• 読む文章
-------

そのなかには、トカラカンアオイのように、鳥などの他生物や、海流による拡散が、まず考えられない種も含まれます。一般には、各島の成立は、火山の活動により比較的新しい時代になされたもの、と考えられていますが、はるか以前から、基盤となる共通陸塊が存在していた、と考えることは出来ないでしょうか? その古陸塊は、近くの屋久島(意外に共通分布種が少ない)とではなく、中国大陸(大陸棚)との関連をもっていた可能性もあるかも知れません。

プラスα:その8
●黒島は、東京成田国際空港と、台北桃園国際空港の、ちょうど中間地点。(香港便などを含む)どの機もこの島の真上を通過し、ここでルートの微調整をします。

●黒島はまた、大阪・神戸-上海間船便の中間地点でもあります。2日目の朝、黒島を左手(右手)に見て、翌朝上海(神戸・大阪)に入港するのです(注:数年前から、このコースを通らず、瀬戸内海~九州西方コースを採るようになった)。

●黒島はまた、第二次大戦中、沖縄近海に向け九州の基地から飛び立った特攻機隊員が、最後に目に焼き付けた陸地です。この島の真上を飛行したのち、米軍の艦隊に向けて突撃玉砕したのです。

●黒島はまた、古代の海賊船、遣唐使船、さらには現代の密入国船に至るまでの有象無象が、その近海域を徘徊している一帯に位置しています。いわば、日本の玄関口でもあるのです。

-------

• やること
黒島についての文章を、最後の文のあとから続けて書いてください。 この行のデータは、上の文章とは関係ありません。

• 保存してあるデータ
-------

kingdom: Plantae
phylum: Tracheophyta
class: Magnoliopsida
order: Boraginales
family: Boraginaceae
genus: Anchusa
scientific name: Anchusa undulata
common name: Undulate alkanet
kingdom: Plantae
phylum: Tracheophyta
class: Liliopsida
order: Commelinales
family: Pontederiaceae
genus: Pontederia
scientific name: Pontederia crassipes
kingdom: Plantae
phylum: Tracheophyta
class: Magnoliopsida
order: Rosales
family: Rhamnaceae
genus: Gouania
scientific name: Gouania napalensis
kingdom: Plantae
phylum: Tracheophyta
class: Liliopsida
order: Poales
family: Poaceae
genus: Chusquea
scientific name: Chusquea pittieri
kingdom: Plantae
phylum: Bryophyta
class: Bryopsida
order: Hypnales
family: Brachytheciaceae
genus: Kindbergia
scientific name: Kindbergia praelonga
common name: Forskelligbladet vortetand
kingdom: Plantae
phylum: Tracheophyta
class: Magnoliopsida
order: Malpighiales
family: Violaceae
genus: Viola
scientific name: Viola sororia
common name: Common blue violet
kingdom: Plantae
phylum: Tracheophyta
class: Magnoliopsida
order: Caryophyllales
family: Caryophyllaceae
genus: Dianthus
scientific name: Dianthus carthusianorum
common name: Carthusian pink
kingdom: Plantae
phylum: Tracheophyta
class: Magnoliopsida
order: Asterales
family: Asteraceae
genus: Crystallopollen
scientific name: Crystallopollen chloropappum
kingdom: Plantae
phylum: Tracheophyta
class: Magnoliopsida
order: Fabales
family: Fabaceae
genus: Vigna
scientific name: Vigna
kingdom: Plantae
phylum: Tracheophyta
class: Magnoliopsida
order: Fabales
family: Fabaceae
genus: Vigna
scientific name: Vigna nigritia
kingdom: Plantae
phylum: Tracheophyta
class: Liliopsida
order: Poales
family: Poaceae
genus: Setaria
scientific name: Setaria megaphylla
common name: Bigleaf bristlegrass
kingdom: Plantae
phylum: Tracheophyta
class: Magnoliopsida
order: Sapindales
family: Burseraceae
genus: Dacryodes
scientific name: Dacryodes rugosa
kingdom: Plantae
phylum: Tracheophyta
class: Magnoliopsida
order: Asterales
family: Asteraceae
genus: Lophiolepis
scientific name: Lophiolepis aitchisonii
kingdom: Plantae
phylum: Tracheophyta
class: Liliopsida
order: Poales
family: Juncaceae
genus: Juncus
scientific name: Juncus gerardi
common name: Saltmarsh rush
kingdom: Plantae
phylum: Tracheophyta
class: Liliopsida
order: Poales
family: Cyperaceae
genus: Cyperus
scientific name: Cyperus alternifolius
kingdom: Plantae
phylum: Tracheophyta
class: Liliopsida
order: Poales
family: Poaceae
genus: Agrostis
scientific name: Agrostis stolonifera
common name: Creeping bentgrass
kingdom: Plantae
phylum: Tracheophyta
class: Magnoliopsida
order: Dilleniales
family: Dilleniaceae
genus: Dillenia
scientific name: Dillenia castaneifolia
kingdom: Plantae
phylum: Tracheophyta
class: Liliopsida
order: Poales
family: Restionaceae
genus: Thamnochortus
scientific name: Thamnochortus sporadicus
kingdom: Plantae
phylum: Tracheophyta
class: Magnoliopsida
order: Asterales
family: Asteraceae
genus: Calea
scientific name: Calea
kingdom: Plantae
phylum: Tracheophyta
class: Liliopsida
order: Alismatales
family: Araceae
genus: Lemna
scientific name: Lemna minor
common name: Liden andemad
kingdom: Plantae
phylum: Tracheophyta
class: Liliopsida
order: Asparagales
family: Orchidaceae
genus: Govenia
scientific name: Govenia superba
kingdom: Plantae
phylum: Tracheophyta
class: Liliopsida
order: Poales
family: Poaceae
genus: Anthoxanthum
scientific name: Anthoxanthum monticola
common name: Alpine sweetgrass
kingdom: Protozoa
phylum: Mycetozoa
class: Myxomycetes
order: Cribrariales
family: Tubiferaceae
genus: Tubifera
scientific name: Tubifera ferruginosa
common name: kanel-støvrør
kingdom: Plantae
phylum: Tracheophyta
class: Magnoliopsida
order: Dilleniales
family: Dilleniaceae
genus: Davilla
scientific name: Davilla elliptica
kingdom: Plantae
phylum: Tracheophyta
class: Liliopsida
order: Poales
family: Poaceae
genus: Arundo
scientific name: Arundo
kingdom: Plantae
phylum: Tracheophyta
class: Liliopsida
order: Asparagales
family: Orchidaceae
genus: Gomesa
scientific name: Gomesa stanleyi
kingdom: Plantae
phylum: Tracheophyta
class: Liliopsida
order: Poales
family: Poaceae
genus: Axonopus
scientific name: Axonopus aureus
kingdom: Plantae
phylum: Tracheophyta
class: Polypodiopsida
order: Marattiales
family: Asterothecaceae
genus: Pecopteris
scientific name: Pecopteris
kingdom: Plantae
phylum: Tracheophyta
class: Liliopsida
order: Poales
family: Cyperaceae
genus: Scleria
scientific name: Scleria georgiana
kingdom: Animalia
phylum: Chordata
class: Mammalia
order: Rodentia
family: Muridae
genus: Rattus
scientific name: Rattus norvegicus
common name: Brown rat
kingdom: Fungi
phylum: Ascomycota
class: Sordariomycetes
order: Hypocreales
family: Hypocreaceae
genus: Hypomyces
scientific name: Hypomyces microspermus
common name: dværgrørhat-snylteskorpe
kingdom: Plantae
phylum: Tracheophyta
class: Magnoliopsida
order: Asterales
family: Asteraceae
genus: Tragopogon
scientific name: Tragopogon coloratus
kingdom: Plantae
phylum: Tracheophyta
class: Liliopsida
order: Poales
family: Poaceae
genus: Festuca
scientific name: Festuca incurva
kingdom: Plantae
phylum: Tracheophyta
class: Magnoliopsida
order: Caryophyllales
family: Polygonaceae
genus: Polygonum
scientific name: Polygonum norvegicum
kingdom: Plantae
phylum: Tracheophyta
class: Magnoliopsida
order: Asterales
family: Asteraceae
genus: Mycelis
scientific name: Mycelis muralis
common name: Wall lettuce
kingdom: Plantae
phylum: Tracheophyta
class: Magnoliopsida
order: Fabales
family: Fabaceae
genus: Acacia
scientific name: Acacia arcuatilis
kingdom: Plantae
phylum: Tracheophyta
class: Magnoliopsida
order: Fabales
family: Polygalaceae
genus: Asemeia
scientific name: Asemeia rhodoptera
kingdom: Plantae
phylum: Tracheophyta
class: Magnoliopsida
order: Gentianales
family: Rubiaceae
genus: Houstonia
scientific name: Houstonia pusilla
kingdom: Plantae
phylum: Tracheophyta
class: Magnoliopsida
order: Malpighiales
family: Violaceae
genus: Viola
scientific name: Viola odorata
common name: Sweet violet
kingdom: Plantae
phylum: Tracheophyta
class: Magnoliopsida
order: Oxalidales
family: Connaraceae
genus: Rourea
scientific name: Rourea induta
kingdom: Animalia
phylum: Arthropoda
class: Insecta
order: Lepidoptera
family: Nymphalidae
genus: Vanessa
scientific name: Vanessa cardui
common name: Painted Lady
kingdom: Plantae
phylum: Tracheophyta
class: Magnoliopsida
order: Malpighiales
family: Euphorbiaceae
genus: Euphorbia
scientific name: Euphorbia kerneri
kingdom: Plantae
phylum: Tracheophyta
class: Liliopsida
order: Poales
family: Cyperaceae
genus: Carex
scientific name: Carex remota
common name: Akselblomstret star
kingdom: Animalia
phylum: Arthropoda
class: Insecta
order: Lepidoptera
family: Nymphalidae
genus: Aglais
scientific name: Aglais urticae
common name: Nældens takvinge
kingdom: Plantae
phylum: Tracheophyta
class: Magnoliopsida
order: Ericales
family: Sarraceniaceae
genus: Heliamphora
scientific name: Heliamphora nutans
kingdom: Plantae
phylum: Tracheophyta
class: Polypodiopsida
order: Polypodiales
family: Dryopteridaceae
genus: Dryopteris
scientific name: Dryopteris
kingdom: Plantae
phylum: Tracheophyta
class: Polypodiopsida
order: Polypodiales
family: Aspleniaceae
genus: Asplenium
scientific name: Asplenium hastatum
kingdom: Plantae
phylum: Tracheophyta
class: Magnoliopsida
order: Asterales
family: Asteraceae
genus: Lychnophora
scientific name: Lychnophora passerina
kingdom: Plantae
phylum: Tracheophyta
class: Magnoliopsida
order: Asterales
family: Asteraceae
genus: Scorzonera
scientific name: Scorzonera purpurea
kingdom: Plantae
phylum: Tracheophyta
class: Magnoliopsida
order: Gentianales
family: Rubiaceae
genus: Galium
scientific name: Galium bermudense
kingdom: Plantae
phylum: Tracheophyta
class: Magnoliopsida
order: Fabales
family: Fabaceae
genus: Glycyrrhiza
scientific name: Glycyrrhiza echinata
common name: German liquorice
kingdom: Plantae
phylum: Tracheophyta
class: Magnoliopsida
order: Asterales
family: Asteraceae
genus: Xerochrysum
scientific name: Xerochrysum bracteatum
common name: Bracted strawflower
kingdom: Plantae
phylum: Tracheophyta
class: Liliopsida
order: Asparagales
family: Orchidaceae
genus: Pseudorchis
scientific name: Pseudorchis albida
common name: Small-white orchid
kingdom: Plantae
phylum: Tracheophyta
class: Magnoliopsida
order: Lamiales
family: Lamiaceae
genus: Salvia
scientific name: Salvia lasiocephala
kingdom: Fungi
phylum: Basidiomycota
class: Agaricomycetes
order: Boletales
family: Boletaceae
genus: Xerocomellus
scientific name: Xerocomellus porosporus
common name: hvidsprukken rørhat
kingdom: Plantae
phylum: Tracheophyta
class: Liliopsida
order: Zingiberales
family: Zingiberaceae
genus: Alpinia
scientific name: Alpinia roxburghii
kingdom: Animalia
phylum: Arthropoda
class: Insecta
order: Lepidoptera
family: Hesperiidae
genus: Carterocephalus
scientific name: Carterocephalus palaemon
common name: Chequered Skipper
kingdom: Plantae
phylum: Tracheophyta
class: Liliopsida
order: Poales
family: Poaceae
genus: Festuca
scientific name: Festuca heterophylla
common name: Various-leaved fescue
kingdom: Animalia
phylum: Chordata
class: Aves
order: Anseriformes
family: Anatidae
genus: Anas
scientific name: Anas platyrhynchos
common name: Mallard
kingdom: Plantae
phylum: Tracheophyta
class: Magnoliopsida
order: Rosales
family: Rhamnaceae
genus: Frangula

-------

• 答え
●黒島はまた、、、。

最後の2項目は、一方(7)は、数100万年~数1000万年単位の、地史、あるいは生物の種の成立に関わる歴史、もう一方(8)は、現代から、せいぜい一万年前ぐらいまでの、人間の歴史。次元の異なる、混沌とした時間と空間の矛盾をそのままに、“ハラン”の謎に迫っていきたいと考えています。


とまあ、何年か前に、大見えを切ろうとしたのですが、一向に計画が進行する気配はありません。

近く(もしかしたら数日後)、伊平屋島での調査を終えた後、黒島にもヘツカリンドウ(黒島に分布するか否かは不明)の探索に行くかも知れないので、となれば、たぶん7回目の渡航となります。これまでの6回のうち、最初の3回はツクツクボウシの鳴き声調査、後の3回はトカラアジサイの調査です(大半は、トカラ列島口之島とセット)。最初に渡島したのは1980年だったように覚えています。平均して4~5年に一度の割合で訪れていることになります。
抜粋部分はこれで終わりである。